Thatcher Oof

When I heard that the Iron Lady had left us, I wondered, “What do the Oak Ridge Boys think about this?”

They quickly obliged:

From: Webster PR


Subject: The Oak Ridge Boys comment on the passing of UK Prime Minister Margaret Thatcher

Closure, at last. (Their statement was so wispy, so utterly devoid of interesting content, that I won’t bother. They apparently attended the same dinner once.)

Others had something of substance to say. This resulted in someone largely known as a relatively unfunny clown proving that he is a wickedly talented wordsmith.

Witness the unexpectedly remarkable power of Russell Brand:

“The News” was the pompous conduit through which we suckled at the barren baroness through newscaster wet-nurses, naturally; not direct from the steel teat. Jan Leeming, Sue Lawley, Moira Stuart – delivering doctrine with sterile sexiness, like a butterscotch-scented beige vapour.


…if you opposed Thatcher’s ideas it was likely because of their lack of compassion, which is really just a word for love. If love is something you cherish, it is hard to glean much joy from death, even in one’s enemies.

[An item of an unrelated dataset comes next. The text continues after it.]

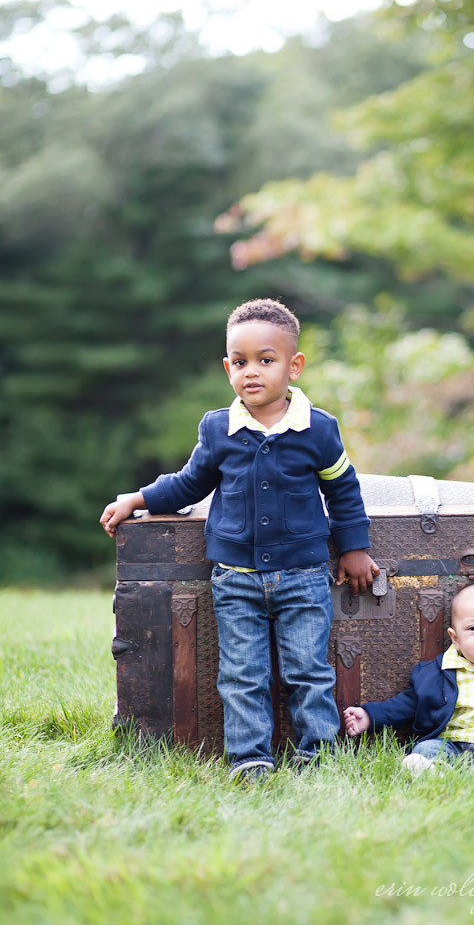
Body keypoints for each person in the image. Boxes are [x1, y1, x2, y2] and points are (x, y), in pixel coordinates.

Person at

Last comes a musician whose political opinion ought to carry more weight than that of the Oak Ridge Boys, Billy, Bragg, for the win:

From Billy Bragg, Calgary, AB, Canada, on the death of Margaret Thatcher:

This is not a time for celebration. The death of Margaret Thatcher is nothing more than a salient reminder of how Britain got into the mess that we are in today. Of why ordinary working people are no longer able to earn enough from one job to support a family; of why there is a shortage of decent affordable housing; of why domestic growth is driven by credit, not by real incomes; of why tax-payers are forced to top up wages; of why a spiteful government seeks to penalise the poor for having an extra bedroom; of why Rupert Murdoch became so powerful; of why cynicism and greed became the hallmarks of our society.

Raising a glass to the death of an infirm old lady changes none of this. The only real antidote to cynicism is activism. Don’t celebrate – organise!